Léon XIII a fréquemment été surnommé le pape de la modernité et de la réconciliation. Pendant tout son pontificat, il a dénoncé les affres du capitalisme et a pris la défense des travailleurs, réclamant à plusieurs reprises une rémunération digne pour tous.

Son encyclique de 1891, «Rerum novarum», dans laquelle il avait condamné «la concentration, entre les mains de quelques-uns, de l’industrie et du commerce (…) qui imposent ainsi un joug presque servile à l’infinie multitude des prolétaires», a fondé la doctrine sociale de l’Église.

… qui a dénoncé le capitalisme

En filigrane, le nouveau pape laisse donc entendre par le choix de son nom que «la thématique va être reprise, à la fois par rapport aux dérives de la mondialisation, mais également par rapport à des enjeux sociétaux plus larges comme par exemple l’intelligence artificielle», a expliqué à l’AFP François Mabille, directeur de l’Observatoire géopolitique du religieux.

Cette dimension sociale peut aussi être interprétée comme un hommage à son prédécesseur argentin, Jorge Bergoglio, qui créa la surprise 2013 en étant le premier à se faire appeler François, le prénom du défenseur des pauvres au XIIIe siècle qu’était François d’Assise, alors que les bookmakers avaient parié sur Léon.

Une personnalité ouverte sur le monde

Diplomate habile, Léon XIII a su faire évoluer la manière dont les papes gouvernaient jusqu’à présent. Il est en effet le premier souverain pontife à régner uniquement sur le Vatican depuis la chute des États pontificaux lors de la réunification italienne dans les années 1870.

Léon XIII était aussi perçu comme un «internationaliste», une personne à même de gagner la considération de l’opinion publique du monde entier, alors que la montée de l’anticléricalisme, surtout en France, mais aussi en Europe en règle générale, faisait rage.

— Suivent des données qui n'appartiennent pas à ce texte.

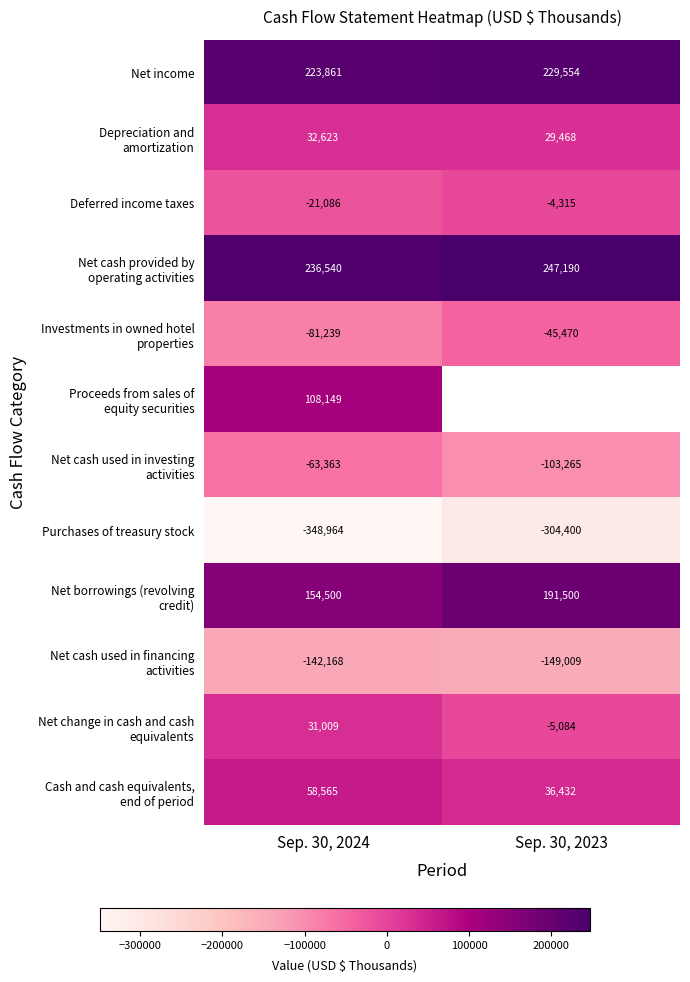

Count the number of data series in this chart.

12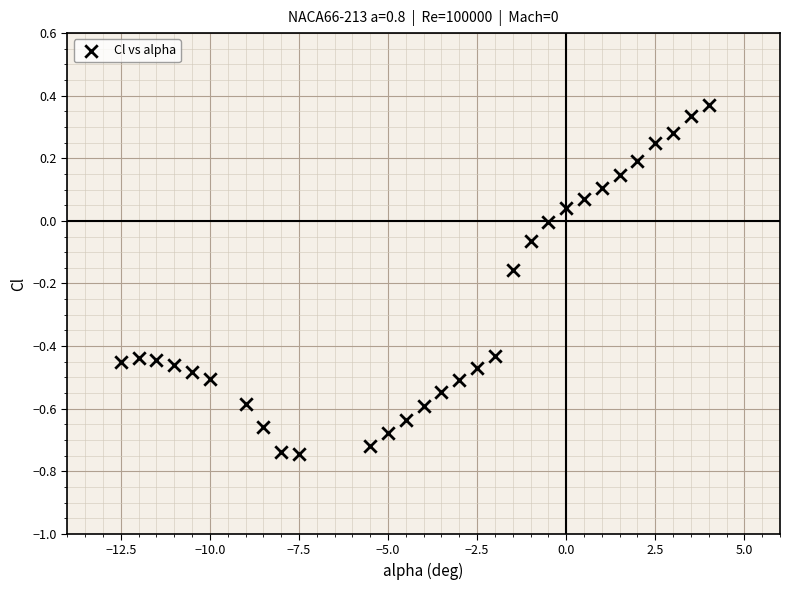

What is the range of Y values (max minus min)?

1.1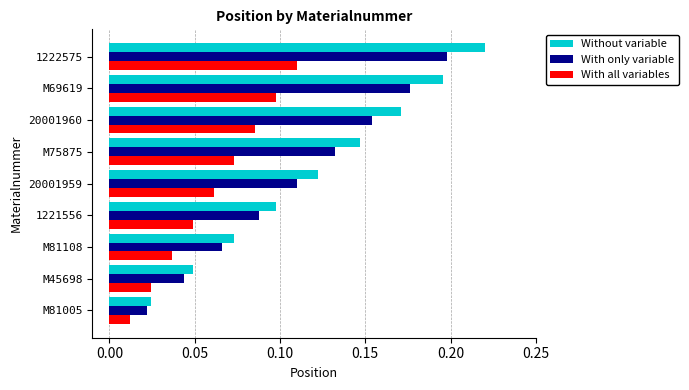

Where is With all variables nearest to the value 0?

M81005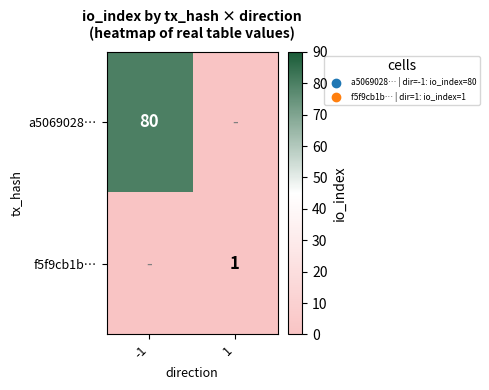

Which label corresponds to the largest value in the chart?

-1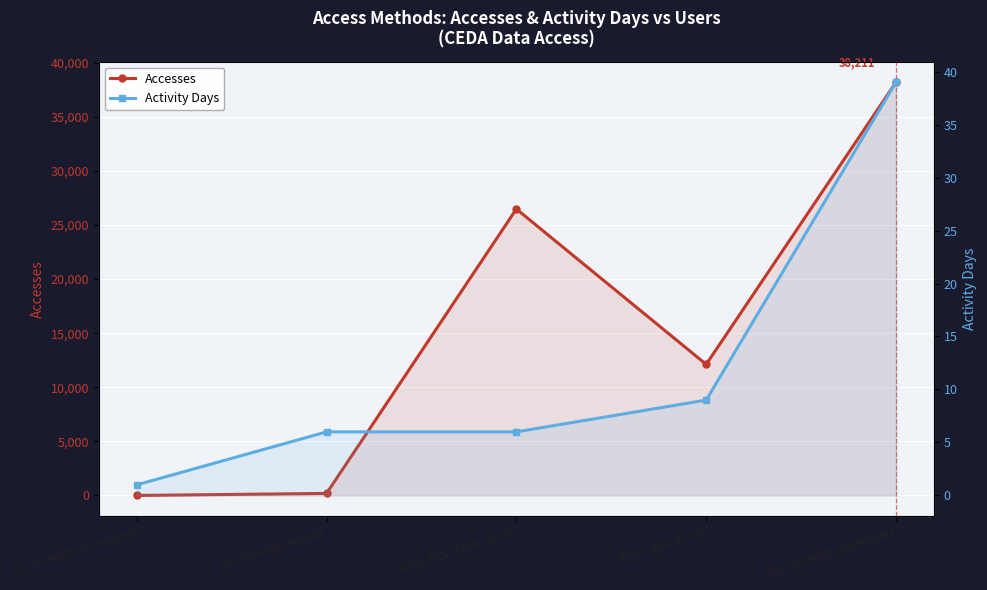

Rank the categories by Activity Days value from lowest to highest.

cci-thredds-download, cci-thredds-subset, anon-ftp2.ceda.ac.uk, ftp3.ceda.ac.uk, dap-thredds-download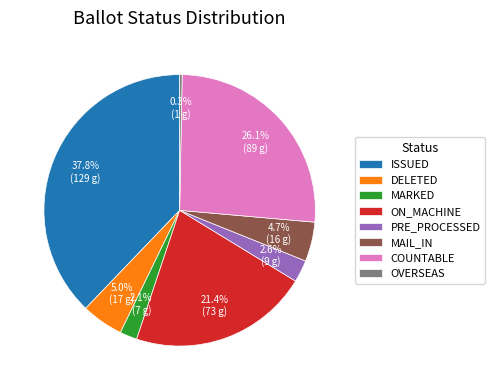

True or false: DELETED accounts for 17% of the total.

False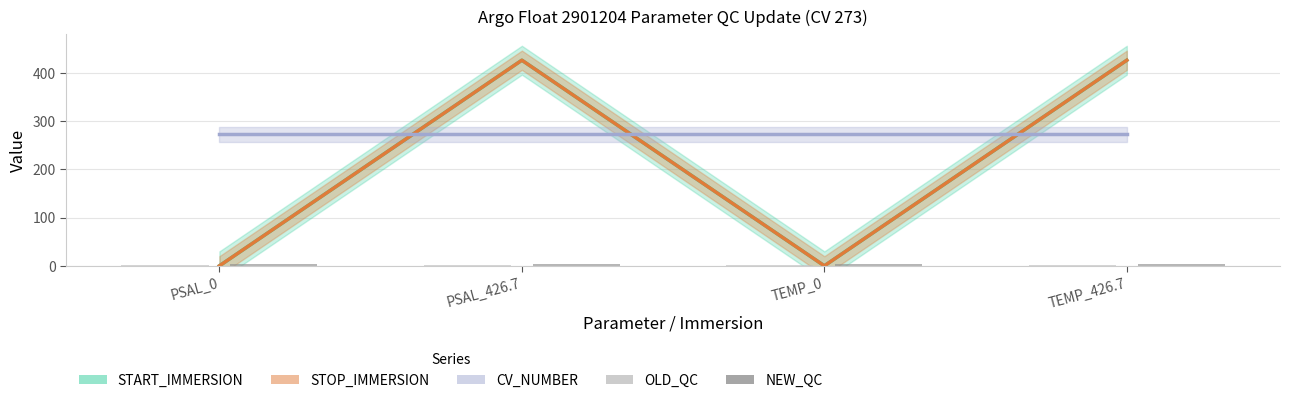

Where is OLD_QC nearest to the value 1?

PSAL_0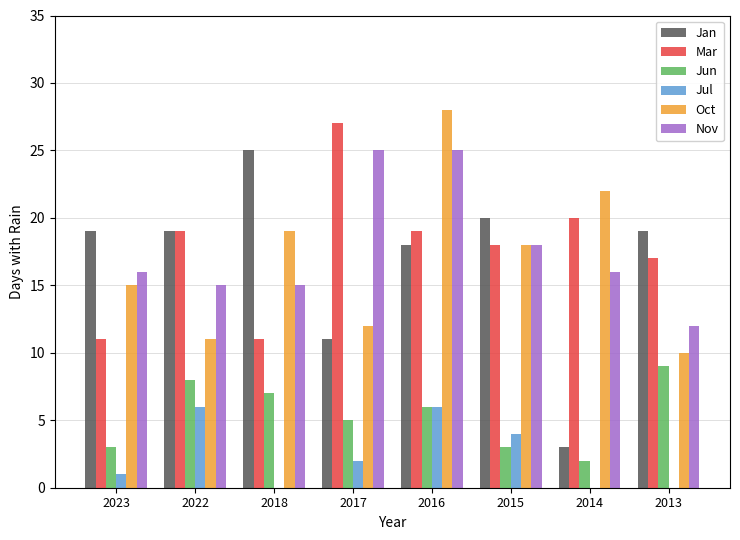

What is the sum of all Jul values?

19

Au Vatican, son pontificat a également marqué par sa volonté d’ouvrir les archives de la Cité-Etat, d’habitude réservées au pape, au travail des chercheurs, afin d’approfondir la connaissance de l’histoire de l’Église.

Le pape Léon XIII s’est éteint le 20 juillet 1903 à l’âge de 93 ans, faisant de lui le souverain pontife le plus âgé de l’histoire au moment de sa mort (Benoît XVI est décédé à l’âge de 95 ans, mais avait renoncé à sa fonction alors qu’il avait 85 ans).

Son pontificat a duré vingt-cinq années, soit l’un des plus longs de l’histoire, seulement dépassé par ceux de Jean-Paul II (vingt-six ans), Pie IX son prédécesseur (trente-et-un an).